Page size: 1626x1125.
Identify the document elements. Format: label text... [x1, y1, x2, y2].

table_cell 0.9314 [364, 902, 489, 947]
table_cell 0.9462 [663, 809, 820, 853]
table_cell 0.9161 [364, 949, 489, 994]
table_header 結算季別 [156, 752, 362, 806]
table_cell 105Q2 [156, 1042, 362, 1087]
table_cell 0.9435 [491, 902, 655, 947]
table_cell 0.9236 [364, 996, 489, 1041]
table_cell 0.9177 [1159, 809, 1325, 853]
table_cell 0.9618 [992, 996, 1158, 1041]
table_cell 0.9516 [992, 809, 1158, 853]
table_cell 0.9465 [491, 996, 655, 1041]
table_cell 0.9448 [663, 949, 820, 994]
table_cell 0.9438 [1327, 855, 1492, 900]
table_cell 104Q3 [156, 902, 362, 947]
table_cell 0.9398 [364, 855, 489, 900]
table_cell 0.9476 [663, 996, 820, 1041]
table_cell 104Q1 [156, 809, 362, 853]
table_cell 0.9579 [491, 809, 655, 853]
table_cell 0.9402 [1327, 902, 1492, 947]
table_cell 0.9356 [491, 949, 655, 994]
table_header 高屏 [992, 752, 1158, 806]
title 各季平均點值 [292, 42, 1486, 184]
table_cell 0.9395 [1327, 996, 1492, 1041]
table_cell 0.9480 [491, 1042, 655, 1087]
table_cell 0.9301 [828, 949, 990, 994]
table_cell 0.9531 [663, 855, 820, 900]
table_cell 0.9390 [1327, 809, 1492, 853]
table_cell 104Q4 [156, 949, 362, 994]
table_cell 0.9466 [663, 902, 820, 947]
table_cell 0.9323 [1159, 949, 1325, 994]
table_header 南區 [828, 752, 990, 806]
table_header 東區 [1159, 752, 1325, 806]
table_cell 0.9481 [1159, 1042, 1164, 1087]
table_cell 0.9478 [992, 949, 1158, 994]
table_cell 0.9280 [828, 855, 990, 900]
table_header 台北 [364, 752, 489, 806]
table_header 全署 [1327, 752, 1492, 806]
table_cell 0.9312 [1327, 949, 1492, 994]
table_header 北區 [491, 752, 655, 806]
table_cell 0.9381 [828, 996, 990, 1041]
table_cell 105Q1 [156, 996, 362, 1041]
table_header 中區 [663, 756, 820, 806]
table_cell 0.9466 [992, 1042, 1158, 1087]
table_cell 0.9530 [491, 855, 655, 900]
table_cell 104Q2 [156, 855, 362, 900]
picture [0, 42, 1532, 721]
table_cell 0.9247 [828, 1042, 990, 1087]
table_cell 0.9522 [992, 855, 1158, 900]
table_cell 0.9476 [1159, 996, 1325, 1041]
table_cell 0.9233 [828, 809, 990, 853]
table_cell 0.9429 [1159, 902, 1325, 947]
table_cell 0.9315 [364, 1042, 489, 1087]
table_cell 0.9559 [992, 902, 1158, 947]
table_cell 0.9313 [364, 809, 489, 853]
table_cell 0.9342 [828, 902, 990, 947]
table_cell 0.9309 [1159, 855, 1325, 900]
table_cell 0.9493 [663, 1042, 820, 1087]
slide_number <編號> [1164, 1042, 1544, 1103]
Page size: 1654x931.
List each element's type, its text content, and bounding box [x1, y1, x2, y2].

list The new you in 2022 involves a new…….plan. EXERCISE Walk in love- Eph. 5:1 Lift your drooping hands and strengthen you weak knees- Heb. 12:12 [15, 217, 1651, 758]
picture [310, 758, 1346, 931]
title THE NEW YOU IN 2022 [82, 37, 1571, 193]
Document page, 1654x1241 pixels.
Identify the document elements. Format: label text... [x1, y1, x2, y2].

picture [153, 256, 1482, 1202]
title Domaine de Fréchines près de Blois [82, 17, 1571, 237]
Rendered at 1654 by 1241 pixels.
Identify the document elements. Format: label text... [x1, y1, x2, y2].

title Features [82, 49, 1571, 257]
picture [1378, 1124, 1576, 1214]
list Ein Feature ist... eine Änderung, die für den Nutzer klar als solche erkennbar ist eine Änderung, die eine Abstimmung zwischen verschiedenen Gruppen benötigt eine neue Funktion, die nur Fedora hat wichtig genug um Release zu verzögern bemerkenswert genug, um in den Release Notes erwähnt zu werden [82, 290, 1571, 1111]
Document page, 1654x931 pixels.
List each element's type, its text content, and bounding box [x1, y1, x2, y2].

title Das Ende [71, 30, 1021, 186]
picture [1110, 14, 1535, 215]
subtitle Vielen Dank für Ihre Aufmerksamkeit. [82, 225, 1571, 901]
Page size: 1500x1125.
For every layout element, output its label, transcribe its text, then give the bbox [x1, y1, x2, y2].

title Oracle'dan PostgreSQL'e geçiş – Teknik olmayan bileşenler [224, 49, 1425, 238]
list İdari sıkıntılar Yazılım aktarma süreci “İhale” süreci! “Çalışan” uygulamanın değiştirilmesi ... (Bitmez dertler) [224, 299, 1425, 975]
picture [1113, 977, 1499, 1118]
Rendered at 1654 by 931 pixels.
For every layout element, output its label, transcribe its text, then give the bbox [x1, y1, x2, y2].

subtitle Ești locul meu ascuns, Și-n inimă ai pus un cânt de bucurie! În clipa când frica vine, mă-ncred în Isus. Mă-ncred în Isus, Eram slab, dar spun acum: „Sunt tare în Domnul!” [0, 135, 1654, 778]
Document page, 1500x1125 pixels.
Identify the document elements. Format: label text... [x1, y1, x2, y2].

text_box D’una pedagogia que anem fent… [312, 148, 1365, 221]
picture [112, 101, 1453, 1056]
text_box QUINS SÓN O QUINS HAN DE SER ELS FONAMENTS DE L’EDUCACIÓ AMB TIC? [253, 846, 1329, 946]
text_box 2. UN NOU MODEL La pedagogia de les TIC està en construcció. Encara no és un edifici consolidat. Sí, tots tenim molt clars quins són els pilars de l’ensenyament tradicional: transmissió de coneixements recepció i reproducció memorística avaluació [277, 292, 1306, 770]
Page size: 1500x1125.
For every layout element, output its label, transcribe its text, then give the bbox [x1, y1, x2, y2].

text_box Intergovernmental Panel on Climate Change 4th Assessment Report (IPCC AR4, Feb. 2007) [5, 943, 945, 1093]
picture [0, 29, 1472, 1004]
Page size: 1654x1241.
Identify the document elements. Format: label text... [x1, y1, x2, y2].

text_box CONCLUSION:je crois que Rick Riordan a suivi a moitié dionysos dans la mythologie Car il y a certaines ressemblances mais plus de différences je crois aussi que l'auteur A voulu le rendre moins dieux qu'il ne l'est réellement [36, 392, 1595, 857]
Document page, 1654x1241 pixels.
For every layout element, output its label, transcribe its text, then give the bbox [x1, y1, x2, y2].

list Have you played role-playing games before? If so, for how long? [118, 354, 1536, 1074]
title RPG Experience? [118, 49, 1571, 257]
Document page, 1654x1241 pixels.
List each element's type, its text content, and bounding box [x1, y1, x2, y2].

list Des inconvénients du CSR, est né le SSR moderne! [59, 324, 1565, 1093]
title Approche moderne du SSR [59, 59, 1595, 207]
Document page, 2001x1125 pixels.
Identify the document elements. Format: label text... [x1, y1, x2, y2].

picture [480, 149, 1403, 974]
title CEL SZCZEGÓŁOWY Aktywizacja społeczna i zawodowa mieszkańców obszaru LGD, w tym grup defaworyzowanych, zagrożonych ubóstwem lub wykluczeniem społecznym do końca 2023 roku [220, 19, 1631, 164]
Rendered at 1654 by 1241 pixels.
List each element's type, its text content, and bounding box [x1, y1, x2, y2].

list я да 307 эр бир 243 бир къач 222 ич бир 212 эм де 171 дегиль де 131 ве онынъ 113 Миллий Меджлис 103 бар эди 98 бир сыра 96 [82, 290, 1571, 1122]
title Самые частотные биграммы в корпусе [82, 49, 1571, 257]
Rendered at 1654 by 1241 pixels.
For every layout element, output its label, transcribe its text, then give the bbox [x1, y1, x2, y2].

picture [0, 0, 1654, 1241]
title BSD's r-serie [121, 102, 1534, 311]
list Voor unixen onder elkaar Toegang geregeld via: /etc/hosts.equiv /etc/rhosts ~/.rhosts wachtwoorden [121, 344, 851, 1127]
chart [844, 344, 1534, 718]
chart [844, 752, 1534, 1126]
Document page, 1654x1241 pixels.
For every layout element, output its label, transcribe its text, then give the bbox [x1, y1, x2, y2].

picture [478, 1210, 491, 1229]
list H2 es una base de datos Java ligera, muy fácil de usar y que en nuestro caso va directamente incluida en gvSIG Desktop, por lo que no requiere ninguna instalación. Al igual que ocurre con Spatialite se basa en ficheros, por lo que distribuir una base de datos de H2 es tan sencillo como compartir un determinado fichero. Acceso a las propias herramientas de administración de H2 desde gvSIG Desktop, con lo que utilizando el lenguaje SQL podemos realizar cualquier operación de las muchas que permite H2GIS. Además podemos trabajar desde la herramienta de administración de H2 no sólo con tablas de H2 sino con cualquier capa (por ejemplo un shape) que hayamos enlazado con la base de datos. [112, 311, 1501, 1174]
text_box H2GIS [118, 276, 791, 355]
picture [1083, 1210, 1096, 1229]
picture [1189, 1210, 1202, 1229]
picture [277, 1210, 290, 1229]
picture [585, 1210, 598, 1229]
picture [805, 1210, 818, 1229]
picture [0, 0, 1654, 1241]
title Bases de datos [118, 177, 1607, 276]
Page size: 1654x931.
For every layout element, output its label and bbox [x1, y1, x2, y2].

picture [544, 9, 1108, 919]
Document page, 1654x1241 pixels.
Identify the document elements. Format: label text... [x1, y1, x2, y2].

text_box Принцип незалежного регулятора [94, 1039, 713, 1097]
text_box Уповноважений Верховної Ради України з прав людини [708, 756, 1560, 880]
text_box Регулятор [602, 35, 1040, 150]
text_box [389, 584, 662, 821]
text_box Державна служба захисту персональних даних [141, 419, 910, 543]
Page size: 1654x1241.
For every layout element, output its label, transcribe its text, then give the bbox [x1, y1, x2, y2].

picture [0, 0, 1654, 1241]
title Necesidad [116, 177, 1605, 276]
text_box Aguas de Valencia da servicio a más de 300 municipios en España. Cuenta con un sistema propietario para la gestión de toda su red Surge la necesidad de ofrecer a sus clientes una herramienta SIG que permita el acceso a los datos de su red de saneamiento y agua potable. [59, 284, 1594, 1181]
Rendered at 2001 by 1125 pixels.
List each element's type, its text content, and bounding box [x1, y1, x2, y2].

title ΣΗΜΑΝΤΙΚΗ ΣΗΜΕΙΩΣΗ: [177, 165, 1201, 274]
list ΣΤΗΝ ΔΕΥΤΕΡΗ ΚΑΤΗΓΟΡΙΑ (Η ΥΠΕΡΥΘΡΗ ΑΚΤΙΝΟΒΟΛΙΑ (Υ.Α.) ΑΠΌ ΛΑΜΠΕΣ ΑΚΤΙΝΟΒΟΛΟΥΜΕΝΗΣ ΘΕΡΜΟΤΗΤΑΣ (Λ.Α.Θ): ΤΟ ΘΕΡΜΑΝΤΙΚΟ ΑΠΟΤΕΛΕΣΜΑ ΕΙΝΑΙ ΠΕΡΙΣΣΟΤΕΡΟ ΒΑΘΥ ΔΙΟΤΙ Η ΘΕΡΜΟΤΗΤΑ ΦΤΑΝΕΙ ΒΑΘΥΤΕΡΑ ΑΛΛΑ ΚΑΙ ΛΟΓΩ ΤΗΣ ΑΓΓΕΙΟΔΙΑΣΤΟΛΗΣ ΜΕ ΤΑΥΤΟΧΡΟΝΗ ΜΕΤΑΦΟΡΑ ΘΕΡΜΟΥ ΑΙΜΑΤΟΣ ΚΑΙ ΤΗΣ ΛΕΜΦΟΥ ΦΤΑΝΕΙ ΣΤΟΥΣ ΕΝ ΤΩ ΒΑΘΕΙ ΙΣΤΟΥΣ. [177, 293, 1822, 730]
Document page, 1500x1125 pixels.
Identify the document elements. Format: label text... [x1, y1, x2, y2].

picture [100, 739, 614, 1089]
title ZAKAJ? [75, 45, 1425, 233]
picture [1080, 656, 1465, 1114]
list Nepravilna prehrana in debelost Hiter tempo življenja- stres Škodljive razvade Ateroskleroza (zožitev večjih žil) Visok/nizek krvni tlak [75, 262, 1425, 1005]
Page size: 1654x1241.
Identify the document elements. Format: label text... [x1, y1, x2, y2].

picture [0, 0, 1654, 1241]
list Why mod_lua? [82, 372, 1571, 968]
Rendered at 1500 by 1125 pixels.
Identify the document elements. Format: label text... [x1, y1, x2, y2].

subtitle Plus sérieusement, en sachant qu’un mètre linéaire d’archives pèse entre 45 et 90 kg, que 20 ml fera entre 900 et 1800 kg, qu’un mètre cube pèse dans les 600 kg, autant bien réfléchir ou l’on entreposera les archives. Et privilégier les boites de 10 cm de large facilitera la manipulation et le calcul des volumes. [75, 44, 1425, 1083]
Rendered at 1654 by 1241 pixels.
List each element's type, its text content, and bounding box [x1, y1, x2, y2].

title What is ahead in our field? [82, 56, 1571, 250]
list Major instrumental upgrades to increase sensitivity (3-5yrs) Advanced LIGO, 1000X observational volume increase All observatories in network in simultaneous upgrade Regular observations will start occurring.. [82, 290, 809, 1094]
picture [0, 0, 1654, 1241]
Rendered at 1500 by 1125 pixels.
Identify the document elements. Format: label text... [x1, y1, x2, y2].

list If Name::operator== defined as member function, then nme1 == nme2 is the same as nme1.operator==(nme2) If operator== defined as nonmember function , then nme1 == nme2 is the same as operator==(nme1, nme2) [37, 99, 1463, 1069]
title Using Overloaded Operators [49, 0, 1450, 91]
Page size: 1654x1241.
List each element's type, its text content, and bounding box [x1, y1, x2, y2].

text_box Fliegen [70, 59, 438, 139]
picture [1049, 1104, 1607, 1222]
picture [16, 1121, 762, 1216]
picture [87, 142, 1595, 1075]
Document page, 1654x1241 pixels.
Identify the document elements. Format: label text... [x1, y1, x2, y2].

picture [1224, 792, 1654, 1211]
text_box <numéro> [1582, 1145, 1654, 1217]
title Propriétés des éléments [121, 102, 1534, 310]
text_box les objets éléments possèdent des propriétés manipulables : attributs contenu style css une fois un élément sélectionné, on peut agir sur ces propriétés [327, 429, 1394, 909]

◆ ◆ ◆

TASK DETAILS —
Reproduce the items from their first line through the line containing "table_cell 0.9435 [491, 902, 655, 947]", inclusive, swapping "document elements" for "page elements" and leaving everything else unchanged. Return only those lines.

RESPONSE TO THIS EXERCISE —
Page size: 1626x1125.
Identify the page elements. Format: label text... [x1, y1, x2, y2].

table_cell 0.9314 [364, 902, 489, 947]
table_cell 0.9462 [663, 809, 820, 853]
table_cell 0.9161 [364, 949, 489, 994]
table_header 結算季別 [156, 752, 362, 806]
table_cell 105Q2 [156, 1042, 362, 1087]
table_cell 0.9435 [491, 902, 655, 947]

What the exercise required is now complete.